Virtual Machine Compute Resiliency in Windows Server 2016

Former Employee

Mar 15, 2019

In today’s cloud scale environments, commonly comprising of commodity hardware, transient failures have become more common than hard failures. In these circumstances, reacting aggressively to handle these transient failures can cause more downtime than it prevents. Windows Server 2016, therefore introduces increased Virtual Machine (VM) resiliency to intra-cluster communication failures in your compute cluster.

Interesting Transient Failure Scenarios

The following are some potentially transient scenarios where it would be beneficial for your VM to be more resilient to intra-cluster communication failures:

Node disconnected: The cluster service attempts to connect to all active nodes. The disconnected (Isolated) node cannot talk to any node in an active cluster membership.

Cluster Service crash: The Cluster Service on a node is down. The node is not communicating with any other node.

Asymmetric disconnect: The Cluster Service is attempting to connect to all active nodes. The isolated node can talk to at least one node in active cluster membership.

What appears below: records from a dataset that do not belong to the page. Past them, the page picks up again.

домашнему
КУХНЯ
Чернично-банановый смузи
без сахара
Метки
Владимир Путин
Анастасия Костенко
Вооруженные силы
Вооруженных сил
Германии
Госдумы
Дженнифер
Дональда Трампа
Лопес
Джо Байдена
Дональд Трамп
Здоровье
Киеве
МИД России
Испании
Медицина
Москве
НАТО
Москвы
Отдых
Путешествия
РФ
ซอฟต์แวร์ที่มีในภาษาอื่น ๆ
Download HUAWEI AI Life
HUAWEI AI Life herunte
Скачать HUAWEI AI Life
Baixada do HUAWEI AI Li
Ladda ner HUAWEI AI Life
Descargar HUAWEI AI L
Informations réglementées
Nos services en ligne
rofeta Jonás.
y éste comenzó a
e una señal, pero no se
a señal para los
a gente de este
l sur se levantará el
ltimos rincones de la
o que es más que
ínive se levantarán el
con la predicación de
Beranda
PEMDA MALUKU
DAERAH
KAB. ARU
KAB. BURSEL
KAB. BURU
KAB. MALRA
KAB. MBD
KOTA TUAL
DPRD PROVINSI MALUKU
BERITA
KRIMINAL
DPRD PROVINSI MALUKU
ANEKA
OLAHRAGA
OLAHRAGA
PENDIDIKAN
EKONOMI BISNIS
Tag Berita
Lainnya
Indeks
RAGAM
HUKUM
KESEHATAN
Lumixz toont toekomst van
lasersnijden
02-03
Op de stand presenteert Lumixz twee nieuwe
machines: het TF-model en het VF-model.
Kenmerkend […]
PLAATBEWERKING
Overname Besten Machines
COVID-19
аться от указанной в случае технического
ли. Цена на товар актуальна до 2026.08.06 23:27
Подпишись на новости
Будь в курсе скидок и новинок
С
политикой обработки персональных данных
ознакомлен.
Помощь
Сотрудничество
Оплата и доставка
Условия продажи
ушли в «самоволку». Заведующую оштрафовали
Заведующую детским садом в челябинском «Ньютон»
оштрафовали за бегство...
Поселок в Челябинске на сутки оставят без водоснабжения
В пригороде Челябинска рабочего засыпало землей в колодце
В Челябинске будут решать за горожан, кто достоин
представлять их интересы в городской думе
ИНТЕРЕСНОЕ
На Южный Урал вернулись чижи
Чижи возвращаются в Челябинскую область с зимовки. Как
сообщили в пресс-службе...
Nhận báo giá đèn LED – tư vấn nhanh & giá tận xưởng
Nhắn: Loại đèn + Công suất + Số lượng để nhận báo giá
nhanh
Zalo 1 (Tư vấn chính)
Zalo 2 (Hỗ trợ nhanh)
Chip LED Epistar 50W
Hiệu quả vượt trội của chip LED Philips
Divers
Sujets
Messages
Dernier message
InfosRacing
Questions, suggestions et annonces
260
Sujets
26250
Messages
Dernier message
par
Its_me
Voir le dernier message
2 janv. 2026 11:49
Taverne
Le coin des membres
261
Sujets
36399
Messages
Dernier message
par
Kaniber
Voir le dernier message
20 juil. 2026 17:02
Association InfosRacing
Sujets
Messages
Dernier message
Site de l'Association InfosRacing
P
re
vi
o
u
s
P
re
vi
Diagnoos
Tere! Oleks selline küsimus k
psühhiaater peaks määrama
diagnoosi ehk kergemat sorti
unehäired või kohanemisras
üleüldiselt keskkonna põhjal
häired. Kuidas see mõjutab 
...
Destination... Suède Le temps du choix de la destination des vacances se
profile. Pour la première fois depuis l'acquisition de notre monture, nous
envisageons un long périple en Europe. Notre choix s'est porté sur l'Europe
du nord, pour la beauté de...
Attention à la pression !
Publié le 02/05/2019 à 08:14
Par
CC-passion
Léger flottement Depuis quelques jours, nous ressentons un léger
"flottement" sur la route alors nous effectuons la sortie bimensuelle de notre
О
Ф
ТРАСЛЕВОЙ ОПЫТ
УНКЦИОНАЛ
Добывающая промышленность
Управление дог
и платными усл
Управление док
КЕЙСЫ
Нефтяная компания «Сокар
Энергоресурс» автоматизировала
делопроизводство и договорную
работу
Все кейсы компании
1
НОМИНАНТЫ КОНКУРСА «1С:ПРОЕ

New Failover Clustering States

In Windows Server 2016, to reflect the new Failover Cluster workflow-in the event of transient failures, three new states have been introduced:

A new VM state, Unmonitored , has been introduced in Failover Cluster Manager to reflect a VM that is no longer monitored by the cluster service.

Two new cluster node states have been introduced to reflect nodes which are not in active membership but were host to VM role(s) before being removed from active membership:

Isolated:
- The node is no longer in an active membership
- The node continues to host the VM role

Quarantine:
- The node is no longer allowed to join the cluster for a fixed time period (default: 2 hours)
- This action prevents flapping nodes from negatively impacting other nodes and the overall cluster health
- By default, a node is quarantined, if it ungracefully leaves the cluster, three times within an hour
- VMs hosted by the node are gracefully drained once quarantined
- No more than 25% of nodes can be quarantined at any given time

The node can be brought out of quarantine by running the Failover Clustering PowerShell ^© cmdlet, Start-ClusterNode with the –CQ or –ClearQuarantine flag.

VM Compute Resiliency Workflow in Windows Server 2016

The VM resiliency workflow in a compute cluster is as follows:

In the event of a “transient” intra-cluster communication failure, on a node hosting VMs, the node is placed into an Isolated state and removed from its active cluster membership. The VM on the node is now considered to be in an Unmonitored state by the cluster service.

If the isolated node continues to experience intra-cluster communication failures, after a certain period (default of 4 minutes), the VM is failed over to a suitable node in the cluster, and the node is now moved to a Down state.

If a node is isolated a certain number of times (default three times) within an hour, it is placed into a Quarantine state for a certain period (default two hours) and all the VMs from the node are drained to a suitable node in the cluster.

Configuring Node Isolation and Quarantine settings

To achieve the desired Service Level Agreement guarantees for your environment, you can configure the following cluster settings, controlling how your node is placed in isolation or quarantine:

Setting	Description	Default	Values
ResiliencyLevel	Defines how unknown failures handled	2	1 – Allow the node to be in Isolated state only if the node gave a notification and it went away for known reason, otherwise fail immediately. Known reasons include Cluster Service crash or Asymmetric Connectivity between nodes. 2- Always let a node go to an Isolated state and give it time before taking over ownership of the VMs. PowerShell: (Get-Cluster).ResiliencyLevel = <value>
ResiliencyPeriod	Duration to allow VM to run isolated (in seconds)	240	0 – Reverts to pre-Windows Server 2016 behavior PowerShell: Cluster property: (Get-Cluster).ResiliencyDefaultPeriod = <value> Group common property for granular control: (Get-ClusterGroup “My VM”).ResiliencyPeriod= <value> Note: A value of -1 for the group property causes the cluster property to be used.
QuarantineThreshold	Number of failures before a node is Quarantined.	3	PowerShell: (Get-Cluster).QuarantineThreshold = <value>
QuarantineDuration	Duration to disallow cluster node join (in seconds)	7200	0xFFFFFFFF – Never allow node to join (in seconds) PowerShell: (Get-Cluster).QuarantineDuration = <value>